W.R. GRACE TRIAL
Hearing opens with EPA testimony on asbestos contamination
January 22, 2009 -- At a preliminary hearing for next month’s W.R. Grace trial, described by an EPA official as “one of the most significant criminal indictments for environmental crime in our history,” an expert witness in the government's case testified that researchers relied on well-founded science when determining the scope of asbestos contamination perpetrated by Grace.
W.R. Grace Co. and six former executives are charged with violating the federal Clean Air Act and obstructing an EPA investigation into asbestos contamination in the mining town of Libby, Montana, where exposure to asbestos has killed an estimated 300 to 400 residents and former Grace employees, while leaving hundreds more suffering from fatal illnesses, including mesothelioma.

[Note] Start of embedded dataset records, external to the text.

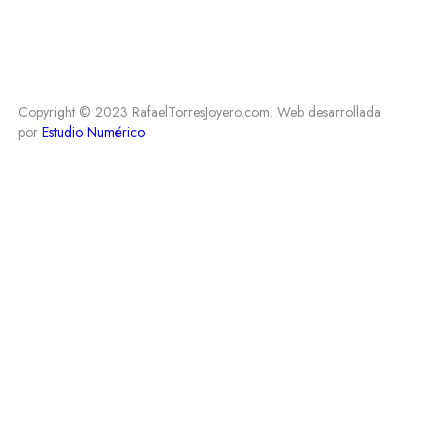
Copyright © 2023 RafaelTorresJoyero.com. Web desarrollada
por
Estudio Numérico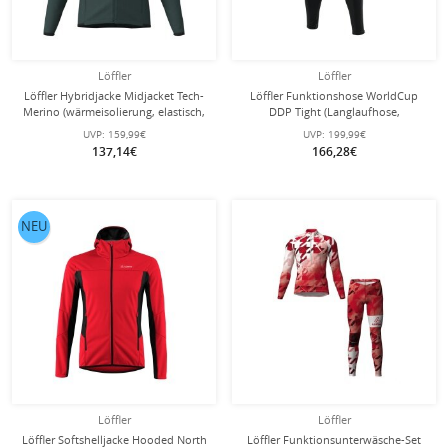
Löffler
Löffler
Löffler Hybridjacke Midjacket Tech-
Löffler Funktionshose WorldCup
Merino (wärmeisolierung, elastisch,
DDP Tight (Langlaufhose,
schnelltrocknend) forestgrün
schnelltrocknend) schwarz Herren
UVP:
159,99€
UVP:
199,99€
Herrren
137,14€
166,28€
NEU
Löffler
Löffler
Löffler Softshelljacke Hooded North
Löffler Funktionsunterwäsche-Set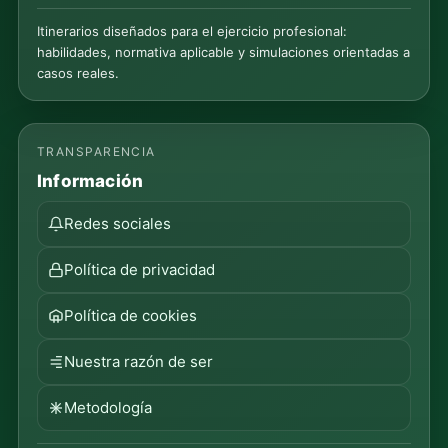
Itinerarios diseñados para el ejercicio profesional:
habilidades, normativa aplicable y simulaciones orientadas a
casos reales.
TRANSPARENCIA
Información
Redes sociales
Política de privacidad
Política de cookies
Nuestra razón de ser
Metodología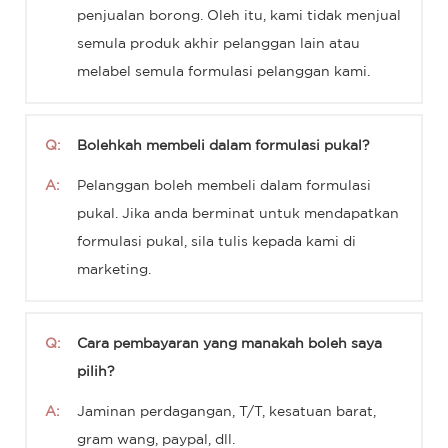
penjualan borong. Oleh itu, kami tidak menjual
semula produk akhir pelanggan lain atau
melabel semula formulasi pelanggan kami.
Q:
Bolehkah membeli dalam formulasi pukal?
A:
Pelanggan boleh membeli dalam formulasi
pukal. Jika anda berminat untuk mendapatkan
formulasi pukal, sila tulis kepada kami di
marketing.
Q:
Cara pembayaran yang manakah boleh saya
pilih?
A:
Jaminan perdagangan, T/T, kesatuan barat,
gram wang, paypal, dll.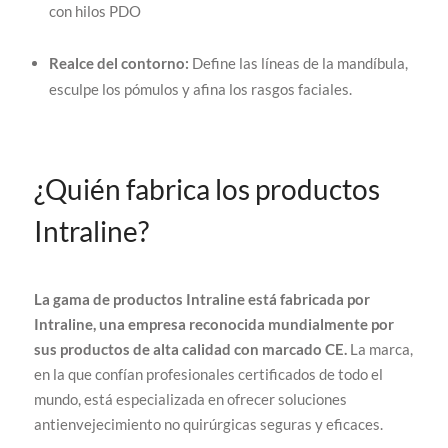
con hilos PDO
Realce del contorno:
Define las líneas de la mandíbula,
esculpe los pómulos y afina los rasgos faciales.
¿Quién fabrica los productos
Intraline?
La gama de productos Intraline está fabricada por
Intraline, una empresa reconocida mundialmente por
sus productos de alta calidad con marcado CE.
La marca,
en la que confían profesionales certificados de todo el
mundo, está especializada en ofrecer soluciones
antienvejecimiento no quirúrgicas seguras y eficaces.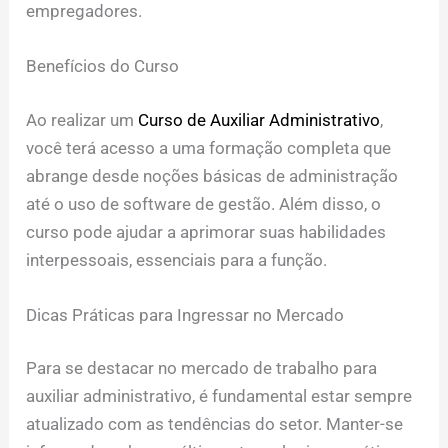
empregadores.
Benefícios do Curso
Ao realizar um
Curso de Auxiliar Administrativo
,
você terá acesso a uma formação completa que
abrange desde noções básicas de administração
até o uso de software de gestão. Além disso, o
curso pode ajudar a aprimorar suas habilidades
interpessoais, essenciais para a função.
Dicas Práticas para Ingressar no Mercado
Para se destacar no mercado de trabalho para
auxiliar administrativo, é fundamental estar sempre
atualizado com as tendências do setor. Manter-se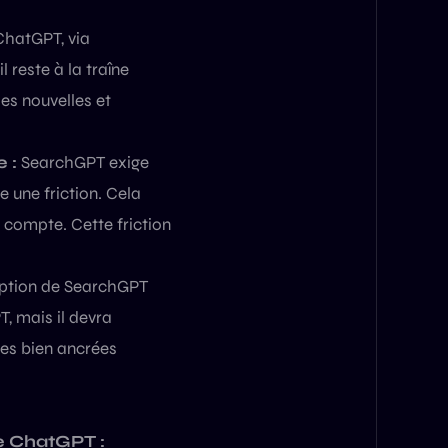
hatGPT, via
 reste à la traîne
les nouvelles et
 :
SearchGPT exige
 une friction. Cela
 compte. Cette friction
ption de SearchGPT
T, mais il devra
des bien ancrées
e ChatGPT :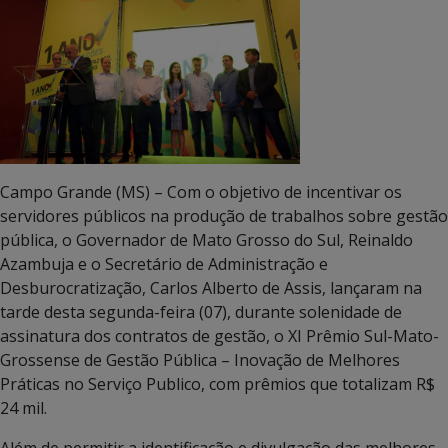
Campo Grande (MS) – Com o objetivo de incentivar os
servidores públicos na produção de trabalhos sobre gestão
pública, o Governador de Mato Grosso do Sul, Reinaldo
Azambuja e o Secretário de Administração e
Desburocratização, Carlos Alberto de Assis, lançaram na
tarde desta segunda-feira (07), durante solenidade de
assinatura dos contratos de gestão, o XI Prêmio Sul-Mato-
Grossense de Gestão Pública – Inovação de Melhores
Práticas no Serviço Publico, com prêmios que totalizam R$
24 mil.
Além de permitir a identificação e divulgação das melhores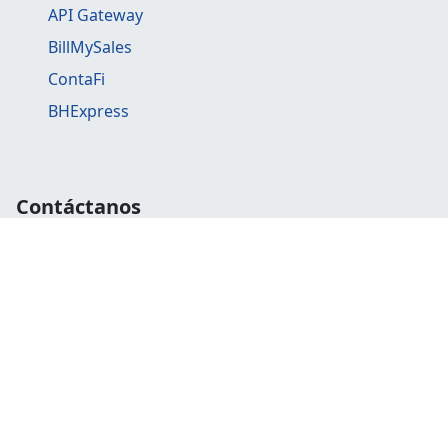
API Gateway
BillMySales
ContaFi
BHExpress
Contáctanos
libredte@libredte.cl
Agendar una reunión
Solicitar ayuda
Servicios en línea
LibreDTE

Yesterday’s evidentiary hearing in Missoula, Montana, opened with testimony from Christopher Weis, an EPA toxicologist, who defended the merit of several studies being challenged by attorneys for Grace. In his testimony, Weis described living conditions in the town of Libby, where for decades W.R. Grace mined and processed asbestos-tainted vermiculite for many markets, including home insulation.
W.R. Grace asbestos hearing
Weis said Libby residents and workers’ families injured by asbestos exposure “had played on rope swings and dropped into piles of vermiculite, played on the high school track that was contaminated with ore and mine tailings. Others had worked at the mine and were exposed. Those who delivered materials to the mine, like those who filled the vending machines, were exposed.”
Even residents who reported no known exposure to the fiber showed signs of asbestos-related lung disease “simply from living in Libby,” Weis said.
“There were visible flakes of vermiculite everywhere. You never quite knew where it was going to turn up,” he said. “It wasn't surprising after we were there for a few months to find this material all over town - in people's gardens, in their driveways, that sort of thing.”
This week's hearing, almost entirely about the merits of scientific studies, could be the final hurdle before jury selection on Feb. 19.